# LeNet复现实验

## 实验目的
试选用一个深度学习框架，利用MNIST数据集训练一个LeNet模型，并统计平均识别准确率

## 实验环境
PyTorch 2.4.0
CUDA 12.4

## 实验方法

### 选择深度学习框架
选择PyTorch作为本次实验的深度学习框架，主要是因为它提供了动态计算图的支持，这使得代码调试更加直观且易于理解。PyTorch拥有强大的社区支持和丰富的资源，这对于解决开发过程中遇到的问题非常有帮助。此外，PyTorch与CUDA的集成非常紧密，能够充分利用GPU加速计算，这对于拥有如3060 Laptop GPU这样支持CUDA操作的显卡的设备来说，意味着可以显著提升训练速度和效率。

In [3]:
import torch
import torch.nn as nn
import torch.nn.functional as F
import torch.optim as optim
from torch.utils.tensorboard import SummaryWriter

### MNIST数据集
MNIST 数据集是一个非常著名的手写数字识别数据集，它常被用来作为机器学习和计算机视觉领域中的基准测试数据。MNIST（Modified National Institute of Standards and Technology）数据集包含60000个训练样本和10000个测试样本，每个样本都是一个28x28像素大小的灰度图像，代表了0到9之间的某个数字。`torchvision`的`datasets`内置了加载MNIST的功能，可以用`datasets.MNIST`下载、加载和预处理。在预处理中，用`transforms`将其归一化到0-1之间，并转换为张量。
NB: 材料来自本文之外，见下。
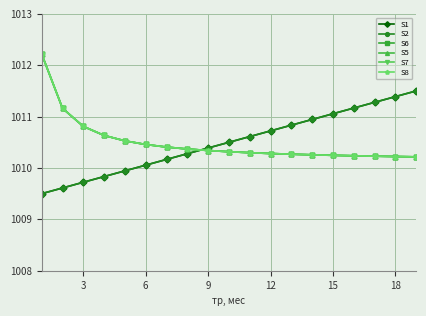

At which label is S5 closest to 1011?

3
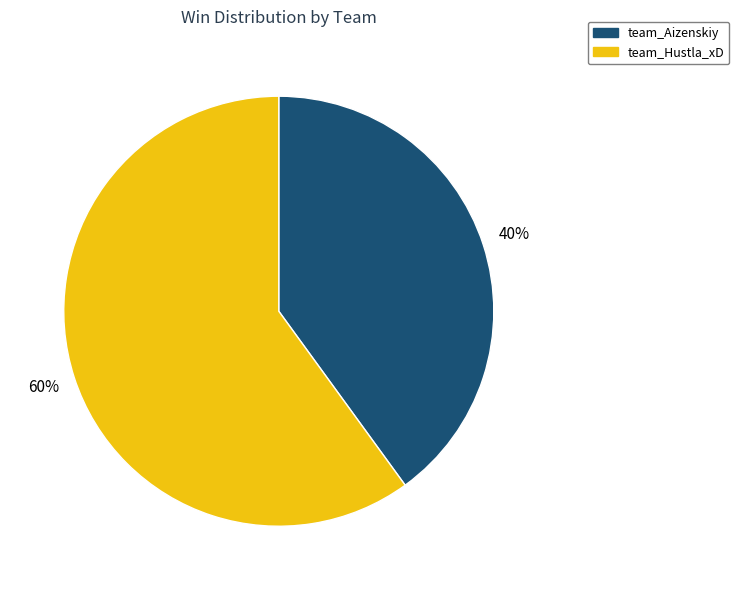

To the nearest percent, what percentage of the pie is team_Aizenskiy?

40%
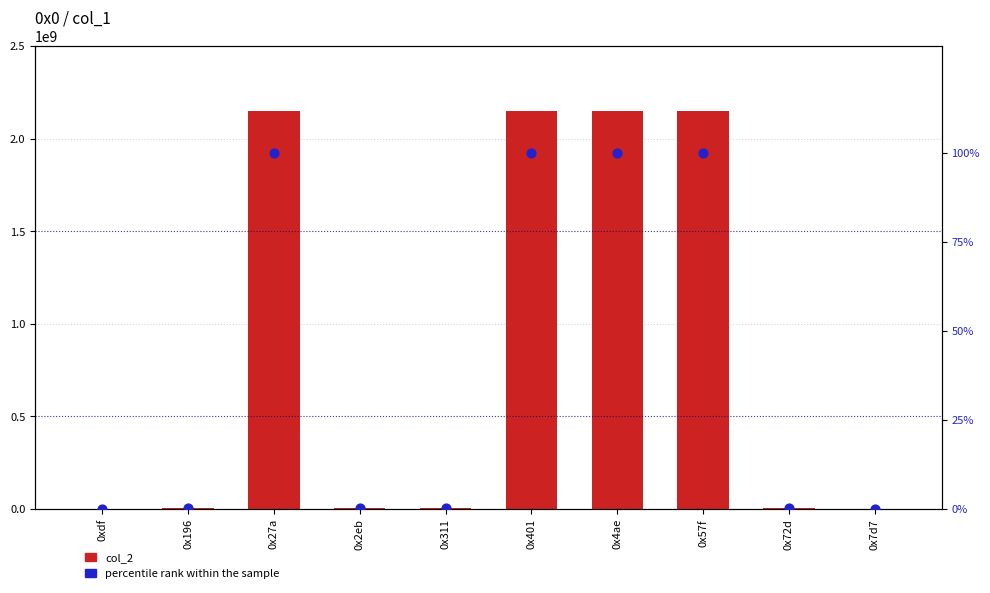

Which series has the largest total across all categories?

col_2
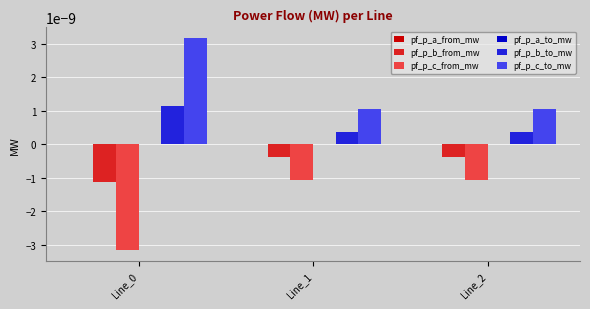

Which series has the largest total across all categories?

pf_p_c_to_mw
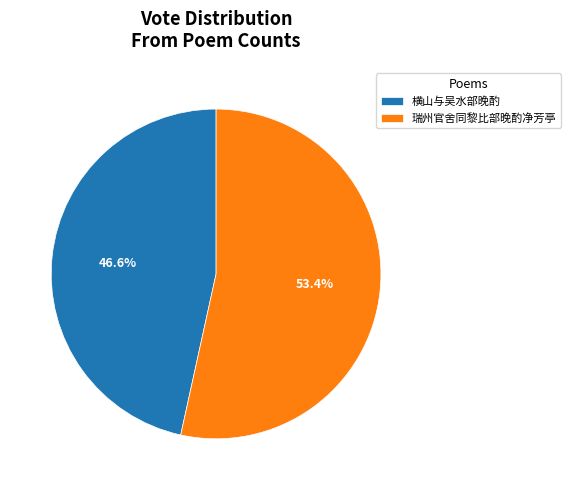

To the nearest percent, what is the average slice percentage?

50%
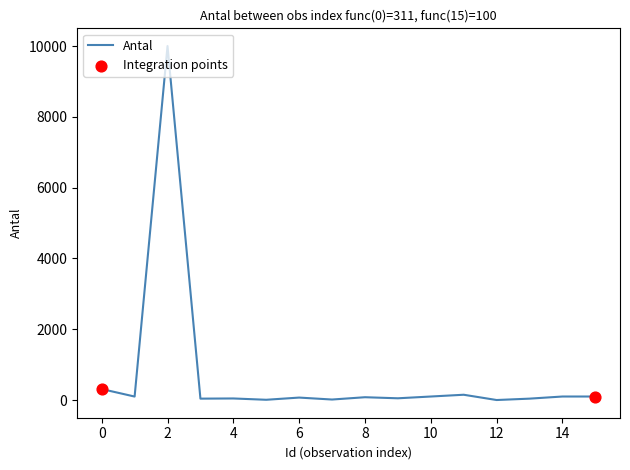

What is the maximum value shown in the chart?

10000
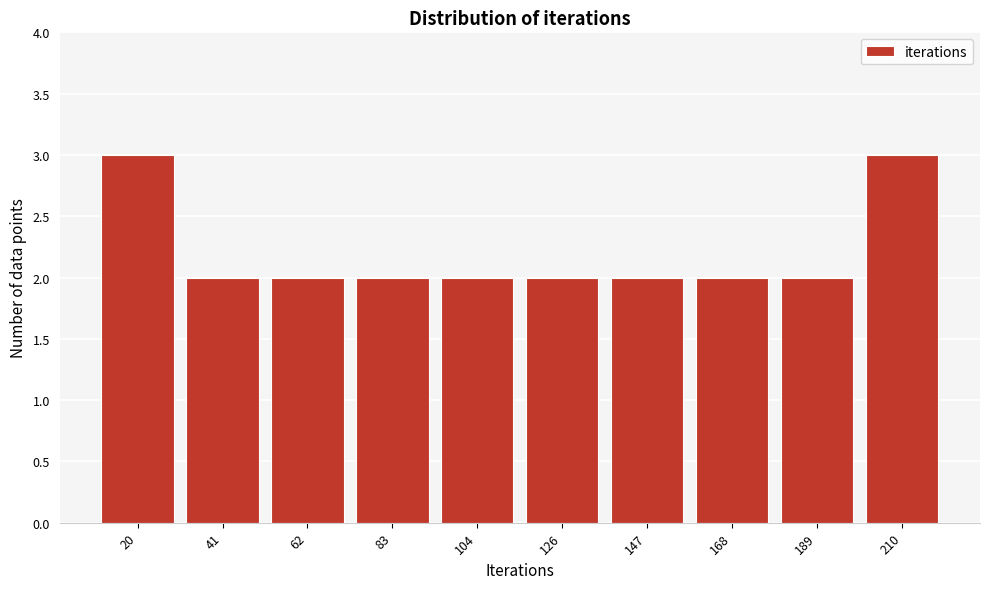

Reading left to right, transcribe this chart: for each bar, give the range it covers on the x-axis and its height. Neither the bar edges nor the heights are printed on the chart, so give them approximately, as read against the axes.

10 to 30: 3
30 to 50: 2
50 to 75: 2
75 to 95: 2
95 to 115: 2
115 to 135: 2
135 to 160: 2
160 to 180: 2
180 to 200: 2
200 to 220: 3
数据集应该被划分为训练集、验证集、测试集三个部分。其中测试集仅用于测试模型性能，不应该参与训练，就用MNIST提供的测试集；训练集用于模型训练；验证集用于在训练时验证模型效果，调整超参，可以从MNIST训练集中抽取一部分，这里用`torch.utils.data`中的`random_split`函数分割，比例选取为8:2。

In [4]:
from torch.utils.data import random_split, DataLoader
from torchvision import datasets, transforms

# Pre-processing
transform = transforms.Compose([
    transforms.ToTensor(),
    transforms.Normalize((0.5,), (0.5,))
])

# Load MNIST dataset
train_dataset = datasets.MNIST(root='./data', train=True, download=True, transform=transform)
test_dataset = datasets.MNIST(root='./data', train=False, download=True, transform=transform)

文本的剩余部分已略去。